Eichstätt/Fürstenfeldbruck. (pde) – Militärdekan Alfons Hutter ist mit dem Ehrenkreuz der Bundeswehr in Gold ausgezeichnet worden. Verteidigungsministerin Ursula von der Leyen hat damit den Eichstätter Diözesanpriester für seine herausragenden Dienste für die Deutsche Bundeswehr gewürdigt. Die Auszeichnung nahm der Kommandeur der Offizierschule der Luftwaffe, General Michael Traut, in Fürstenfeldbruck vor.

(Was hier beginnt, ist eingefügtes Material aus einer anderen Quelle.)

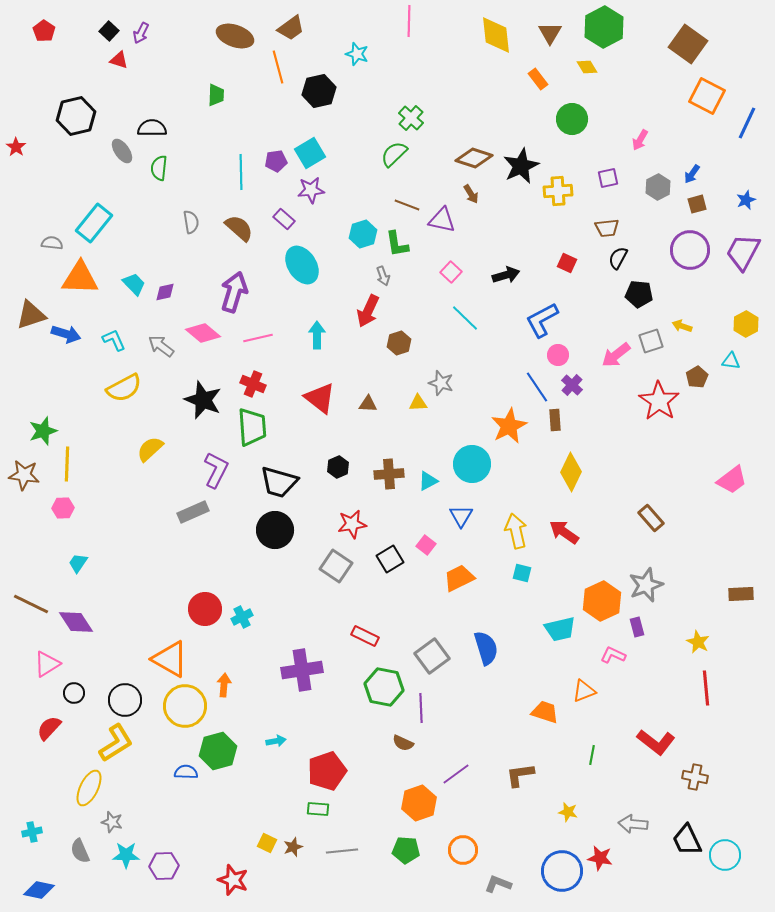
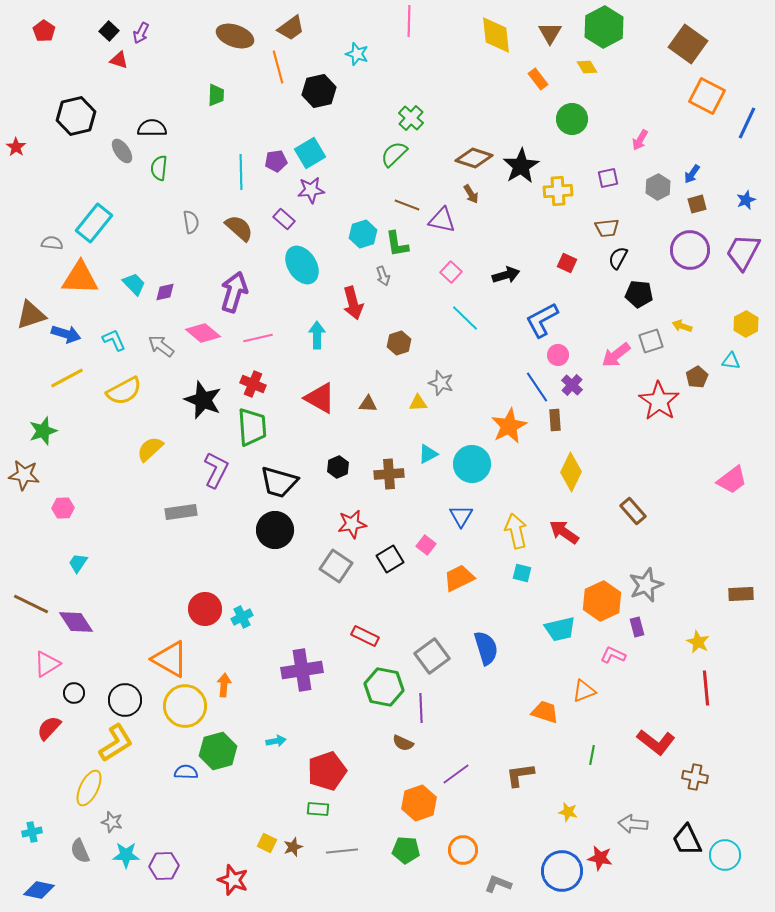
black star at (521, 166): rotated 6 degrees counterclockwise
red arrow at (368, 311): moved 15 px left, 8 px up; rotated 40 degrees counterclockwise
yellow semicircle at (124, 388): moved 3 px down
red triangle at (320, 398): rotated 8 degrees counterclockwise
yellow line at (67, 464): moved 86 px up; rotated 60 degrees clockwise
cyan triangle at (428, 481): moved 27 px up
gray rectangle at (193, 512): moved 12 px left; rotated 16 degrees clockwise
brown rectangle at (651, 518): moved 18 px left, 7 px up
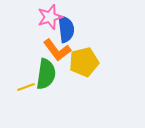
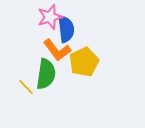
yellow pentagon: rotated 12 degrees counterclockwise
yellow line: rotated 66 degrees clockwise
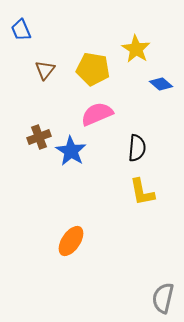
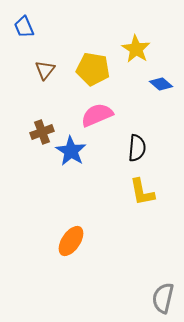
blue trapezoid: moved 3 px right, 3 px up
pink semicircle: moved 1 px down
brown cross: moved 3 px right, 5 px up
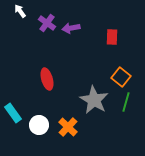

Alfons Hutter wurde in Wendelstein, Landkreis Roth, geboren und 1983 von Bischof Alois Brems zum Priester geweiht. Nach seiner Priesterweihe war er Kaplan in Lauterhofen, bevor er 1984 zum Bischöflichen Sekretär und Domvikar ernannt wurde. 1988 wurde Hutter Direktor des damaligen Diözesanexerzitienhauses Schloss Hirschberg. 1995 übernahm er die Pfarrei St. Augustin in Ingolstadt. Im September 2001 wurde er für die Militärseelsorge in Mittenwald freigestellt und wechselte 2005 in die Militärseelsorge nach Amberg, bevor 2011 die Versetzung nach Fürstenfeldbruck kam. Seit 2007 ist Alfons Hutter Militärdekan, als Seelsorger war er unter anderem in Afghanistan, im Kosovo und in Mali im Einsatz.

Das Ehrenkreuz der Bundeswehr in Gold wird in der Regel Soldaten verliehen, die sich in besonderer Weise durch treue Pflichterfüllung sowie durch herausragende Leistungen (nach einer Dienstzeit von 20 Jahren) und insbesondere durch hervorragende Einzeltaten ausgezeichnet haben. Im Ausnahmefall wird die Auszeichnung auch an zivile Personen und Militärgeistliche – wie im Fall von Militärdekan Hutter – verliehen.